* THE DATA
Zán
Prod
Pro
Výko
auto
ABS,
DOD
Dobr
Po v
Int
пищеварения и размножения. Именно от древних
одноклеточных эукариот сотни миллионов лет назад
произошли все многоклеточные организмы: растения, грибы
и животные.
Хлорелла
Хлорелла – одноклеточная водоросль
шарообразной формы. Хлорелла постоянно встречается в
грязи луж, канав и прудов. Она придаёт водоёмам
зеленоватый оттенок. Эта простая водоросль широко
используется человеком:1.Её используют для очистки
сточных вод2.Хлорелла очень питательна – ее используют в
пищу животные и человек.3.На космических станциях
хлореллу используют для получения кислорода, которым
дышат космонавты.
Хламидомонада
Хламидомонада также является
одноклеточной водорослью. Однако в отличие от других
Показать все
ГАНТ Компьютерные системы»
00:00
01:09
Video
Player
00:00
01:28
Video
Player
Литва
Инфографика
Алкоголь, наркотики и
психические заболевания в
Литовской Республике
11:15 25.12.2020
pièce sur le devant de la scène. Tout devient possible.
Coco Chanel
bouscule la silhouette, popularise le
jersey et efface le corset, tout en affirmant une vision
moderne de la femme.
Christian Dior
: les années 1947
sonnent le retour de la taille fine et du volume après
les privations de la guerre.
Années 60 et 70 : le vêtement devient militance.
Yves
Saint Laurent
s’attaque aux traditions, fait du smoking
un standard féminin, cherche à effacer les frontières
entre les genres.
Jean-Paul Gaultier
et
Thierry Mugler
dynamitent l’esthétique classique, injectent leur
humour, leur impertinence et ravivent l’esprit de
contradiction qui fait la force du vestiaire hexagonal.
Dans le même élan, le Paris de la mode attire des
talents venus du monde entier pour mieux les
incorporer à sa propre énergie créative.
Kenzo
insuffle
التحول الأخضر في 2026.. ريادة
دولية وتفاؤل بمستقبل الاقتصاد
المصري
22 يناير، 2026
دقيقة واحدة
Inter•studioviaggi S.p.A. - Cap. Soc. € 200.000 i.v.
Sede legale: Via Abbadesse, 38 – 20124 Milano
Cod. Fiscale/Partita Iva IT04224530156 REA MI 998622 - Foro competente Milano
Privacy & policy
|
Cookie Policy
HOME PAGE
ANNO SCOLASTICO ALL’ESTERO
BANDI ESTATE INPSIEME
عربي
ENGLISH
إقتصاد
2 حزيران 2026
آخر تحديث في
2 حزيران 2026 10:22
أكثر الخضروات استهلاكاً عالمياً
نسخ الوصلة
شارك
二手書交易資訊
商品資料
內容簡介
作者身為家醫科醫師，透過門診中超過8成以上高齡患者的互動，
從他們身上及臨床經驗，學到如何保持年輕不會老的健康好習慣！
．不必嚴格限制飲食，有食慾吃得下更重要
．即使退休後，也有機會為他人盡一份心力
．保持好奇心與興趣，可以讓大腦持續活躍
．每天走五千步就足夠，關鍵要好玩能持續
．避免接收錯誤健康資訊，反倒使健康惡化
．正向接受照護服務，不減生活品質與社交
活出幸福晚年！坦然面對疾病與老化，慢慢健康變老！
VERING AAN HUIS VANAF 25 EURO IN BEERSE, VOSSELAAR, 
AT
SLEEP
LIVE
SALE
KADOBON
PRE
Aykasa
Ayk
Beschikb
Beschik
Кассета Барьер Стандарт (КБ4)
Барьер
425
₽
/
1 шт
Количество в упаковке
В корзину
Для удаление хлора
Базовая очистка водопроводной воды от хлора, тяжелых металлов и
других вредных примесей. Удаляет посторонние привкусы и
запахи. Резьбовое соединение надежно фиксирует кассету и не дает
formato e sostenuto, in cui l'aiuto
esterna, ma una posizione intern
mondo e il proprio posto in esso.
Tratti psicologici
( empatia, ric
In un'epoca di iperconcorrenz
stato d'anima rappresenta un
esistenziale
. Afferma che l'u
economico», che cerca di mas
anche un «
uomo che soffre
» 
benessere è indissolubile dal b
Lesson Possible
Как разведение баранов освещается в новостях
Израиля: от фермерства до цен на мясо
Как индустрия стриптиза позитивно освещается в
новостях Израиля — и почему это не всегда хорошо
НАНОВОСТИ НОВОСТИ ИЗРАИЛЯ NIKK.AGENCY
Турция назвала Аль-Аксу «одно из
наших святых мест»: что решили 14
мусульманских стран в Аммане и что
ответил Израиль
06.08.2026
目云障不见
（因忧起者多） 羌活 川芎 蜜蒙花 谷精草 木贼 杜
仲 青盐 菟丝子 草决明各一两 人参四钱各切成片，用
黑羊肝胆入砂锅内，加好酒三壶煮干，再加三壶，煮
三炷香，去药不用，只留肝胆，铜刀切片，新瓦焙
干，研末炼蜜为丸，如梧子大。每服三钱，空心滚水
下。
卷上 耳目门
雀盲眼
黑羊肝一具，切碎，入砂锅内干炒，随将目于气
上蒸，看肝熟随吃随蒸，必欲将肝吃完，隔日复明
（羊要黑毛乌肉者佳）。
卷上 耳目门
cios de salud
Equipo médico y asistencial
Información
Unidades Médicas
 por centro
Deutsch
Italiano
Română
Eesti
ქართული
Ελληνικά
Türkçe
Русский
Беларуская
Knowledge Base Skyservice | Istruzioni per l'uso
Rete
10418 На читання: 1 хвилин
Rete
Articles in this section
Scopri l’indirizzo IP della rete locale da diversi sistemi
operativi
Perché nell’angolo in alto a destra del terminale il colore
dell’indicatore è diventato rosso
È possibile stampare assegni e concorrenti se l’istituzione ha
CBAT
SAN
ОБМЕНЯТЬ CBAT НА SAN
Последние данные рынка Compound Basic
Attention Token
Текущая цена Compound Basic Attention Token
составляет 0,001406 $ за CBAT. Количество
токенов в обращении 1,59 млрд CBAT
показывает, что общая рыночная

* TASK TO COMPLETE
Print every line of the listing above, from first to last, keeping each one word for word.

* OUTPUT OF THE EXERCISE
Zán
Prod
Pro
Výko
auto
ABS,
DOD
Dobr
Po v
Int
пищеварения и размножения. Именно от древних
одноклеточных эукариот сотни миллионов лет назад
произошли все многоклеточные организмы: растения, грибы
и животные.
Хлорелла
Хлорелла – одноклеточная водоросль
шарообразной формы. Хлорелла постоянно встречается в
грязи луж, канав и прудов. Она придаёт водоёмам
зеленоватый оттенок. Эта простая водоросль широко
используется человеком:1.Её используют для очистки
сточных вод2.Хлорелла очень питательна – ее используют в
пищу животные и человек.3.На космических станциях
хлореллу используют для получения кислорода, которым
дышат космонавты.
Хламидомонада
Хламидомонада также является
одноклеточной водорослью. Однако в отличие от других
Показать все
ГАНТ Компьютерные системы»
00:00
01:09
Video
Player
00:00
01:28
Video
Player
Литва
Инфографика
Алкоголь, наркотики и
психические заболевания в
Литовской Республике
11:15 25.12.2020
pièce sur le devant de la scène. Tout devient possible.
Coco Chanel
bouscule la silhouette, popularise le
jersey et efface le corset, tout en affirmant une vision
moderne de la femme.
Christian Dior
: les années 1947
sonnent le retour de la taille fine et du volume après
les privations de la guerre.
Années 60 et 70 : le vêtement devient militance.
Yves
Saint Laurent
s’attaque aux traditions, fait du smoking
un standard féminin, cherche à effacer les frontières
entre les genres.
Jean-Paul Gaultier
et
Thierry Mugler
dynamitent l’esthétique classique, injectent leur
humour, leur impertinence et ravivent l’esprit de
contradiction qui fait la force du vestiaire hexagonal.
Dans le même élan, le Paris de la mode attire des
talents venus du monde entier pour mieux les
incorporer à sa propre énergie créative.
Kenzo
insuffle
التحول الأخضر في 2026.. ريادة
دولية وتفاؤل بمستقبل الاقتصاد
المصري
22 يناير، 2026
دقيقة واحدة
Inter•studioviaggi S.p.A. - Cap. Soc. € 200.000 i.v.
Sede legale: Via Abbadesse, 38 – 20124 Milano
Cod. Fiscale/Partita Iva IT04224530156 REA MI 998622 - Foro competente Milano
Privacy & policy
|
Cookie Policy
HOME PAGE
ANNO SCOLASTICO ALL’ESTERO
BANDI ESTATE INPSIEME
عربي
ENGLISH
إقتصاد
2 حزيران 2026
آخر تحديث في
2 حزيران 2026 10:22
أكثر الخضروات استهلاكاً عالمياً
نسخ الوصلة
شارك
二手書交易資訊
商品資料
內容簡介
作者身為家醫科醫師，透過門診中超過8成以上高齡患者的互動，
從他們身上及臨床經驗，學到如何保持年輕不會老的健康好習慣！
．不必嚴格限制飲食，有食慾吃得下更重要
．即使退休後，也有機會為他人盡一份心力
．保持好奇心與興趣，可以讓大腦持續活躍
．每天走五千步就足夠，關鍵要好玩能持續
．避免接收錯誤健康資訊，反倒使健康惡化
．正向接受照護服務，不減生活品質與社交
活出幸福晚年！坦然面對疾病與老化，慢慢健康變老！
VERING AAN HUIS VANAF 25 EURO IN BEERSE, VOSSELAAR, 
AT
SLEEP
LIVE
SALE
KADOBON
PRE
Aykasa
Ayk
Beschikb
Beschik
Кассета Барьер Стандарт (КБ4)
Барьер
425
₽
/
1 шт
Количество в упаковке
В корзину
Для удаление хлора
Базовая очистка водопроводной воды от хлора, тяжелых металлов и
других вредных примесей. Удаляет посторонние привкусы и
запахи. Резьбовое соединение надежно фиксирует кассету и не дает
formato e sostenuto, in cui l'aiuto
esterna, ma una posizione intern
mondo e il proprio posto in esso.
Tratti psicologici
( empatia, ric
In un'epoca di iperconcorrenz
stato d'anima rappresenta un
esistenziale
. Afferma che l'u
economico», che cerca di mas
anche un «
uomo che soffre
» 
benessere è indissolubile dal b
Lesson Possible
Как разведение баранов освещается в новостях
Израиля: от фермерства до цен на мясо
Как индустрия стриптиза позитивно освещается в
новостях Израиля — и почему это не всегда хорошо
НАНОВОСТИ НОВОСТИ ИЗРАИЛЯ NIKK.AGENCY
Турция назвала Аль-Аксу «одно из
наших святых мест»: что решили 14
мусульманских стран в Аммане и что
ответил Израиль
06.08.2026
目云障不见
（因忧起者多） 羌活 川芎 蜜蒙花 谷精草 木贼 杜
仲 青盐 菟丝子 草决明各一两 人参四钱各切成片，用
黑羊肝胆入砂锅内，加好酒三壶煮干，再加三壶，煮
三炷香，去药不用，只留肝胆，铜刀切片，新瓦焙
干，研末炼蜜为丸，如梧子大。每服三钱，空心滚水
下。
卷上 耳目门
雀盲眼
黑羊肝一具，切碎，入砂锅内干炒，随将目于气
上蒸，看肝熟随吃随蒸，必欲将肝吃完，隔日复明
（羊要黑毛乌肉者佳）。
卷上 耳目门
cios de salud
Equipo médico y asistencial
Información
Unidades Médicas
 por centro
Deutsch
Italiano
Română
Eesti
ქართული
Ελληνικά
Türkçe
Русский
Беларуская
Knowledge Base Skyservice | Istruzioni per l'uso
Rete
10418 На читання: 1 хвилин
Rete
Articles in this section
Scopri l’indirizzo IP della rete locale da diversi sistemi
operativi
Perché nell’angolo in alto a destra del terminale il colore
dell’indicatore è diventato rosso
È possibile stampare assegni e concorrenti se l’istituzione ha
CBAT
SAN
ОБМЕНЯТЬ CBAT НА SAN
Последние данные рынка Compound Basic
Attention Token
Текущая цена Compound Basic Attention Token
составляет 0,001406 $ за CBAT. Количество
токенов в обращении 1,59 млрд CBAT
показывает, что общая рыночная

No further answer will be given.